Final answer:
Section 351 may apply because stock need not be issued to Sarah and Tony in proportion to the value of the property transferred, and thus statement '1' is correct. Tony's basis in the Dove Corporation stock is his basis in the land contributed, which is $25,000, not the $50,000 fair market value. Therefore, statement '2' is incorrect.
Step-by-step explanation:
The question pertains to Section 351 of the Internal Revenue Code, which deals with non-recognition of gain or loss when transferring property to a corporation in exchange for its stock. Based on the information provided, Sarah and Tony are forming Dove Corporation and contributing cash and land, respectively, in exchange for equal shares in the corporation. Although Sarah's cash contribution is higher in value, they both receive the same number of shares, which could raise the question of whether Section 351 applies.

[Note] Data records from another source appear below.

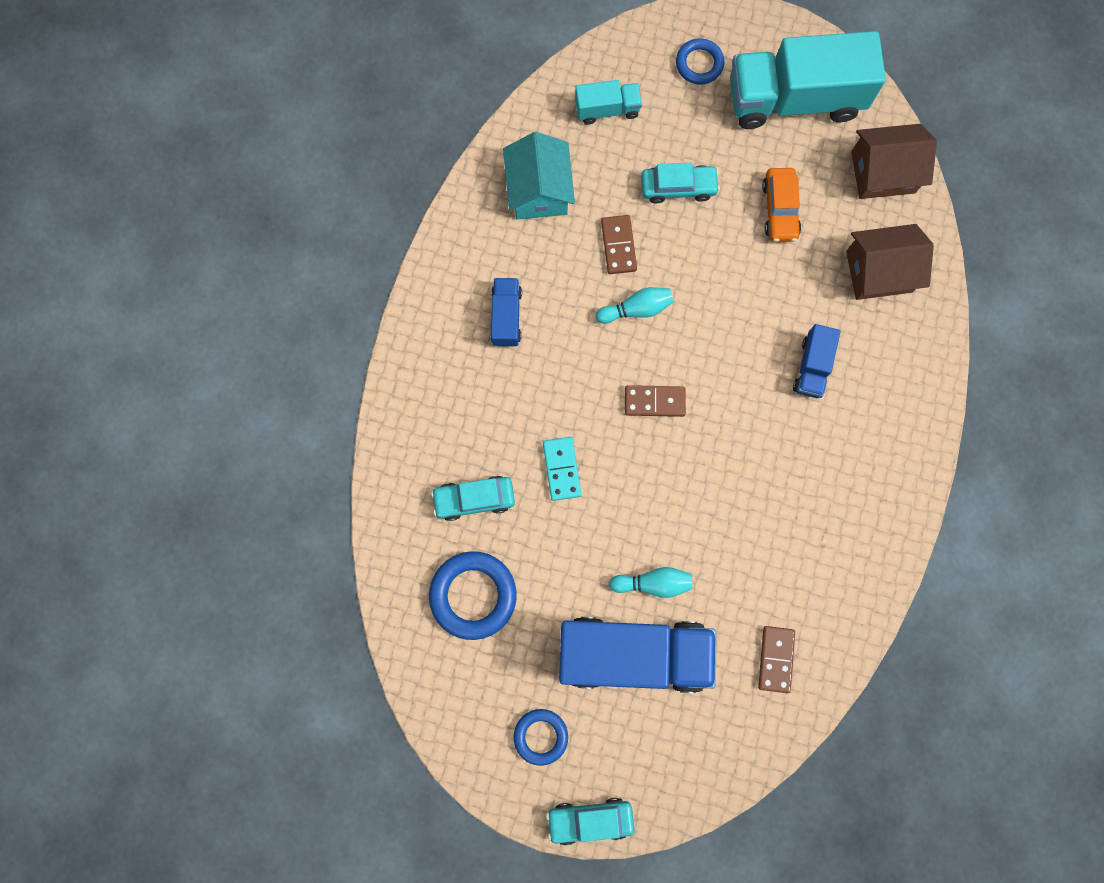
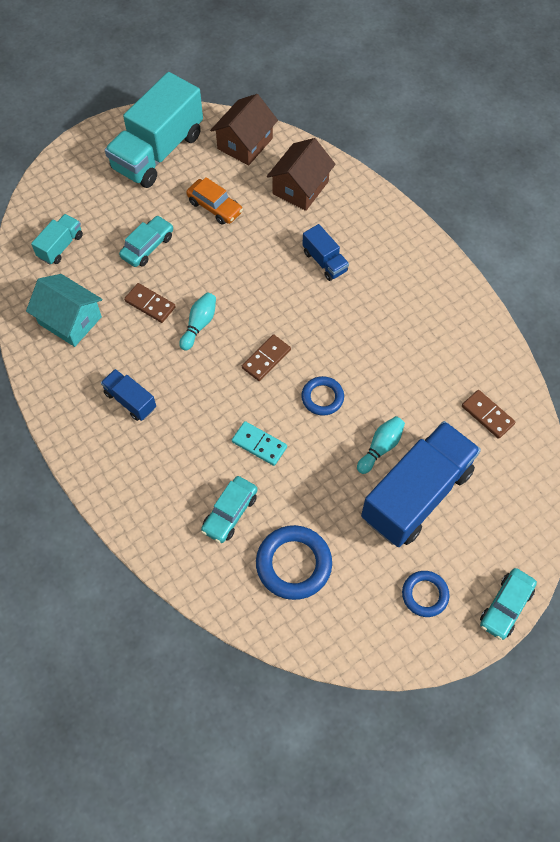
camera: 50 degrees left, 15 degrees down
blue ring [676,38,724,85] -> blue ring moved to [301,376,344,416]

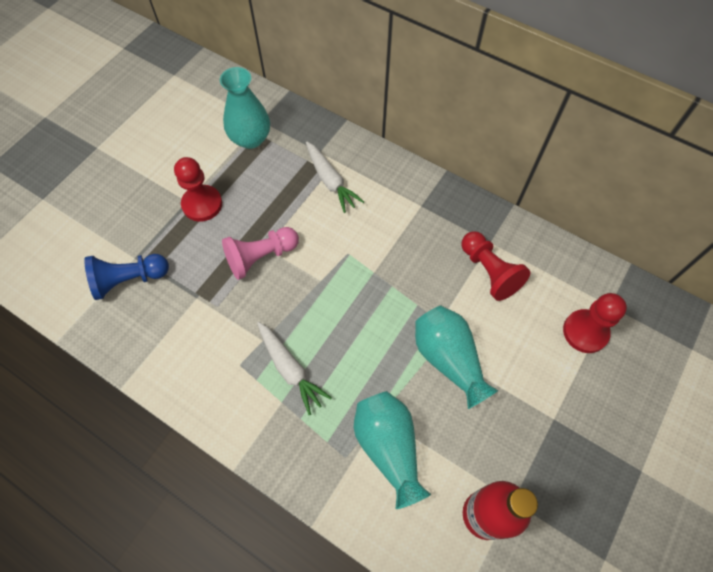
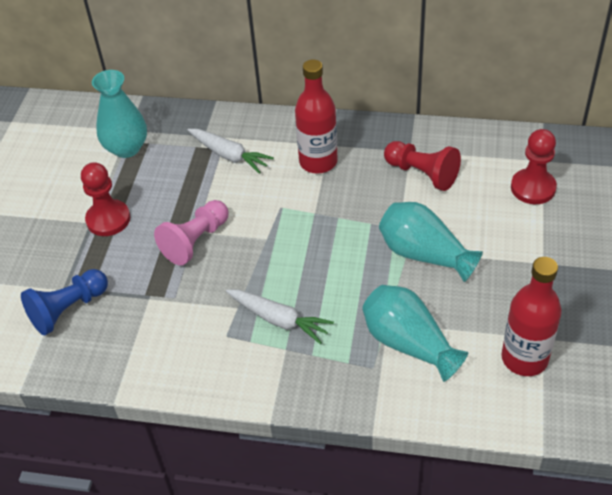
camera: 20 degrees left, 15 degrees down
none -> red bottle [295,59,338,174]

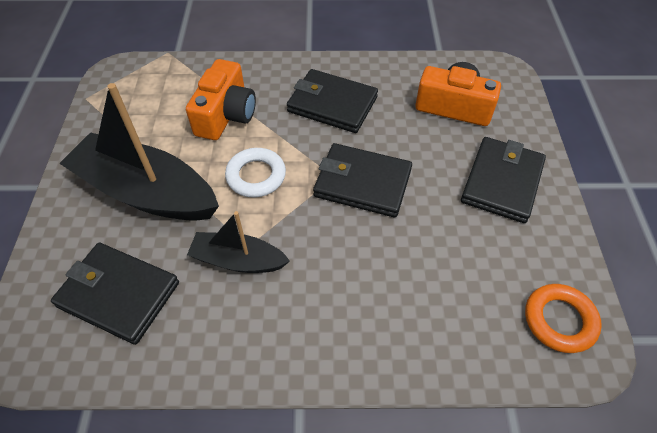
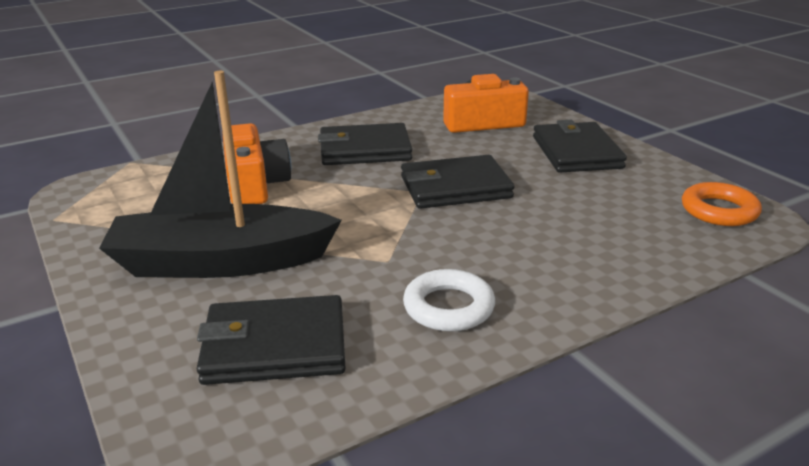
camera: 30 degrees left, 25 degrees down
black boat [187,211,290,273] -> none
white ring [225,148,286,197] -> white ring moved to [403,269,495,332]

Section 351 applies to the formation of a corporation when shareholders transfer property in exchange for stock and are in control of the corporation immediately after the exchange. 'Control' typically means owning at least 80% of the corporation. Thus, the fact that Sarah and Tony did not receive shares proportional to the value of their contributions does not preclude Section 351 from applying.
Therefore, the correct answer is: 'Section 351 may apply because stock need not be issued to Sarah and Tony in proportion to the value of the property transferred.' This means that choice 'a' and statement '1' are correct, while the other options are incorrect.
Tony will not recognize a capital gain on the contribution of land as long as Section 351 applies. The basis of Tony’s stock will be equal to his basis in the land contributed, which is $25,000, not $50,000 as incorrectly listed in choice 'b' and statement '2'.